Unfiltered: Red Wine Gets Healthier, Theoretically

By   2009-7-26 18:30:22

Plus, the Rutherford Dust Society finally breaks ground on the long-anticipated Napa River Restoration Project and nanotechnology comes to the aid of viticulturists concerned about vine stress

• It's like Young Einstein successfully split the Tasmanian beer atom all over again. OK, even for those who don't get the vague movie reference which depicted the young genius discovering how to use chemistry to put bubbles back into beer, wine-and-health buffs will be pleased with the recent news that a million-dollar project to scientifically up the level of resveratrol in Spanish red wine has now been declared a success. Researchers working with nine wineries in Rioja say they are going to target the U.S. and U.K. markets after increasing the level of the red-wine polyphenol and potential “miracle drug” in Tempranillo-based wine to 25.6 milligrams per liter, "an increase of 79 percent over the previous highest level of 14.3 mg/L found in a Hungarian wine," a press release declares. (Australian alcohol alchemist Philip Norrie claims to have recorded levels of resveratrol at the 100 mg/L mark in his own experiments.) The bad news is that the Rioja wines aren’t available yet, as the first bottlings made public will come from the 2009 vintage. Once available, Unfiltered promises to perform much needed due diligence and taste each wine several times to determine which has more antioxidant oomph.

• What do a bunch of guys wearing goofy salmon hats have in common (besides the goofy hats)? On July 14, members of several state agencies and the Rutherford Dust Society donned hats bedecked with fake salmon to break ground on the long-anticipated Napa River Restoration Project. The project has been seven years in the planning and is described as a pioneering partnership between private landowners along the Napa River and county, federal and state agencies. The project is aimed at righting the wrongs done to the river and its watershed by 150 years of human habitation. According to U.C. Berkeley-trained geomorphologist Lisa Micheli, “Early European settlers brought in livestock, heavily grazed the watersheds and compacted the soils. Then they began in-stream mining, pulling sand and gravel out of the river to build roads. They dredged the mouth of the river for navigation purposes and harvested trees along the stream bed.” The project to restore the river habitat to its natural state will cost an estimated $7 million to $8 million and take several years to complete.
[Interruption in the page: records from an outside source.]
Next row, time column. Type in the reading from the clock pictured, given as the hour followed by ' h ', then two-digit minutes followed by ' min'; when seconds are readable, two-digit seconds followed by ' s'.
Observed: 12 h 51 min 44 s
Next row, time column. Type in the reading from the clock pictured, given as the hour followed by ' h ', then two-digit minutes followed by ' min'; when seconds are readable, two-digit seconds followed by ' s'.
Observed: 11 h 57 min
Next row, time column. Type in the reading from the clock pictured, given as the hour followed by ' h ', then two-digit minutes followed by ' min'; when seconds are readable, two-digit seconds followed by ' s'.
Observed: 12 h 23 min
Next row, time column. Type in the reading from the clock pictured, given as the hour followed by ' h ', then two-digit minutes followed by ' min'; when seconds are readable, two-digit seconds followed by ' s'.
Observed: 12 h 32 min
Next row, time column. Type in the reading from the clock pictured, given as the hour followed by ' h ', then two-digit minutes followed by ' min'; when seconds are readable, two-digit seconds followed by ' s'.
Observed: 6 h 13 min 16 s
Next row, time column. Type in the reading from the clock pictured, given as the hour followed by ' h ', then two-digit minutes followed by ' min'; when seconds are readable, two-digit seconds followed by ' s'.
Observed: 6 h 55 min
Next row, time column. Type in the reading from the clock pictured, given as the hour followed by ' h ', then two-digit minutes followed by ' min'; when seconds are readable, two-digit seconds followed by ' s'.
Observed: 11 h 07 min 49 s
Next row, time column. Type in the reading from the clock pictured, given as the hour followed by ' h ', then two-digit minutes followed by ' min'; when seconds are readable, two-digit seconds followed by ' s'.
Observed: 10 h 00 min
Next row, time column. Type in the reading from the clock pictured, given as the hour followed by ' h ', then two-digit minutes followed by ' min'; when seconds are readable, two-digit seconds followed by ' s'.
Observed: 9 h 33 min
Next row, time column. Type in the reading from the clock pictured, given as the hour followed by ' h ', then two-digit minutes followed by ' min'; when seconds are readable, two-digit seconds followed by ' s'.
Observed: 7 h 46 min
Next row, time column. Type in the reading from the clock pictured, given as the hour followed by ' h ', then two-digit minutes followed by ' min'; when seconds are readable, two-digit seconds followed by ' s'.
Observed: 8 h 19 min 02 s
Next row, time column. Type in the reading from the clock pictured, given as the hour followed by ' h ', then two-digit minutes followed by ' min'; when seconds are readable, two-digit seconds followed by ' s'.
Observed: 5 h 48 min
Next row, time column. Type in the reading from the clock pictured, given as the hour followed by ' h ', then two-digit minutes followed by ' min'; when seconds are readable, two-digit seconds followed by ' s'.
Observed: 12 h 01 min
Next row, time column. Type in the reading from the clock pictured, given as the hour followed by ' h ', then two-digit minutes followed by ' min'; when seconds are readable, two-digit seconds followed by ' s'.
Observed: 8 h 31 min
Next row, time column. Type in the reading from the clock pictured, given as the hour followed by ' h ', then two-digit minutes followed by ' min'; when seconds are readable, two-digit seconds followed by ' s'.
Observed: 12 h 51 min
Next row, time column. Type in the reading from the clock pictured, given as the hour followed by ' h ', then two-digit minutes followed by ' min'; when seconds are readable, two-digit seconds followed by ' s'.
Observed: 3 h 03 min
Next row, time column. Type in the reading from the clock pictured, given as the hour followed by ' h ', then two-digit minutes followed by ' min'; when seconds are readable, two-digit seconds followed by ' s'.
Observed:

The Rutherford Dust Society’s project, endorsed by its board of directors in 2002, will restore a portion of the river that runs through the Oakville and Rutherford AVAs. The project will entail replanting the riverbank with native trees, installing fish ladders to make another 65 miles of watershed available to native salmon and trout, removing sediment pollution sources and stabilizing banks.

• The scientists at Cornell University's Nanofabrication Laboratory specialize in small. How small? They once built a guitar the size of a human blood cell out of crystalline silicon, complete with strings 100 atoms wide. (No word on how they tuned it to open G.) So when Alan Lakso, a horticultural science professor who specializes in grapes and apples, wanted a way to better measure water stress in vines, he knew who to call. Measuring water stress is key for growing wine grapes: Too much water leads to too much foliage and dilute grapes; too little can shut down a vine. Many vintners currently use sensors in their vineyard dirt to track soil moisture. It took 15 years, but the nanofabricators have developed a prototype—a 4-inch-diameter silicon wafer with about 100 microsensors that can be embedded inside a vine (think Fantastic Voyage, but without Raquel Welch). While an actual product is several years away, the developers believe they may eventually be able to measure other nutrients. Unfiltered is curious whether this little invention may someday be able to settle the debate over whether wines of terroir really are soaking up all that unique limestone and schist.